Slow oscilation DAM Quicks?

[jurelometer]

My guess is that there were several reasons why they used aluminum or other soft metals for the gearing. But it boils down to not needing anything better back in the mono days, and the alternatives were much more costly with the manufacturing technology available at the time.

For example, the gears need to be smooth to help maintain momentum.  You have probably noticed that the first half rotation  or so of the handle takes  more effort to get all that mass rotating and oscillating, but not so bad afterwards.  To have low resistance with hard teeth, everything needs to be much more accurate in terms of both manufacturing and assembly alignment.  That costs money, and was probably even more expensive back in the pre CNC days.

Still seem to use softer metals to this day, even in some relatively high end spinners.  They just tell you that if you blow out the gears, it was due to pilot error. " Don't use the reel as a winch", yada yada yada.   Conveniently ignoring the fact that a reel is pretty much just a winch with a slip-clutch.

- J

[oldmanjoe]

Hello all,

I am wondering if any of you have experience with DQ models that have relatively 'slow' oscillation? By this I mean lower ratio of spool cycles [up/down] compared to rotor revolutions.

The few models that I have seen are pretty fast oscillation. For example, I use now a SL 121, and for 1 full cycle up/down of the spool it is 5 rotor rotations. Compare to my other reel, 20yr old Pfluger president, it is 13 rotor rotations for one full spool cycle.

I like the feel of slow oscillation reels. They seem to have have better line lay because the line criss-crosses less when spooling. But of course this could be a matter of preference.

So curious if there is any older reels with slower oscillations, DQ made or other models.

Thank you and all best,

Bora

A quick answer to your question ,Yes .
    If you look at the larger size reels , 5000 has a 3 and one half turns rotor to one up and down cycle

                                          550 has 3 and one quarter turns rotor to one up and down cycle
                                          270 has 10 rotor turns to one up and down cycle
      I don`t have a 550n to give that number .
I am only using the large reels as a example here only because they were in front of me now , we can do this with the smaller reels ...

[JasonGotaProblem]

This thread started good and then got better.
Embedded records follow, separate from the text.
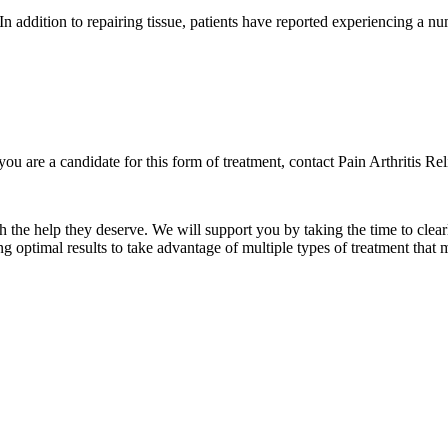
In addition to repairing tissue, patients have reported experiencing a nu
u are a candidate for this form of treatment, contact Pain Arthritis R
he help they deserve. We will support you by taking the time to clear
g optimal results to take advantage of multiple types of treatment that m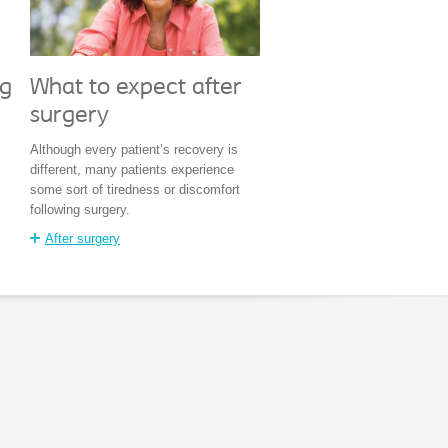
What to expect after
ng
surgery
Although every patient’s recovery is
different, many patients experience
some sort of tiredness or discomfort
following surgery.
After surgery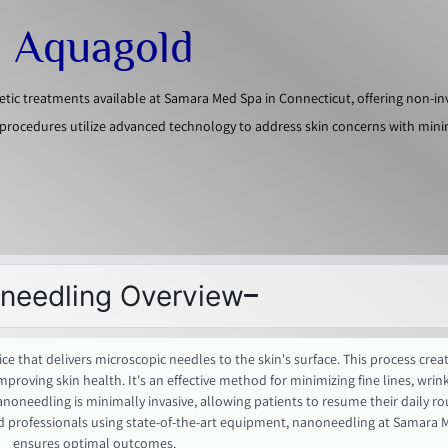
d Aquagold
c treatments available at Samara Med Spa in Connecticut, offering non-in
procedures utilize advanced technology to address skin concerns with min
needling Overview
e that delivers microscopic needles to the skin's surface. This process creat
ving skin health. It's an effective method for minimizing fine lines, wrinkl
nanoneedling is minimally invasive, allowing patients to resume their daily ro
d professionals using state-of-the-art equipment, nanoneedling at Samara 
ensures optimal outcomes.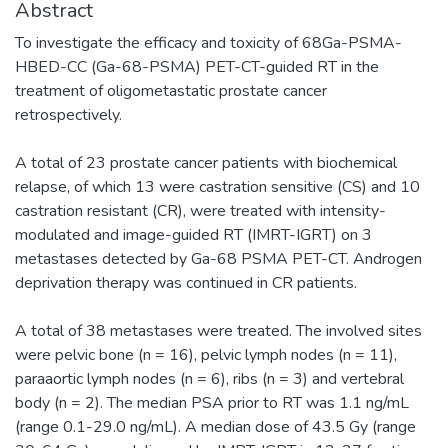
Abstract
To investigate the efficacy and toxicity of 68Ga-PSMA-
HBED-CC (Ga-68-PSMA) PET-CT-guided RT in the
treatment of oligometastatic prostate cancer
retrospectively.
A total of 23 prostate cancer patients with biochemical
relapse, of which 13 were castration sensitive (CS) and 10
castration resistant (CR), were treated with intensity-
modulated and image-guided RT (IMRT-IGRT) on 3
metastases detected by Ga-68 PSMA PET-CT. Androgen
deprivation therapy was continued in CR patients.
A total of 38 metastases were treated. The involved sites
were pelvic bone (n = 16), pelvic lymph nodes (n = 11),
paraaortic lymph nodes (n = 6), ribs (n = 3) and vertebral
body (n = 2). The median PSA prior to RT was 1.1 ng/mL
(range 0.1-29.0 ng/mL). A median dose of 43.5 Gy (range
A few minor additions

Line digging becomes a huge problem when retrieving under heavy load. Or if you have to break off a snag and didn't bring a pipe section. But it's also a major concern when casting heavy weights. And frankly that's where I feel like it's a bigger concern.

And I believe modern high end spinners are moving toward narrower spools is because it allows them to hit higher drag numbers for a given drag stack. Look at the 750SS vs the 850SS. Same drag disks. 850SS has a lower max drag. The longer radius means less force is needed to cause a stationary spool to start turning.

Then there's "oh the 5000 size doesn't have the line cap for the fish you plan to fight? Have you seen the 7000 size? It's only $____ more"

[jurelometer]

This thread started good and then got better. A few minor additions

Line digging becomes a huge problem when retrieving under heavy load. Or if you have to break off a snag and didn't bring a pipe section. But it's also a major concern when casting heavy weights. And frankly that's where I feel like it's a bigger concern.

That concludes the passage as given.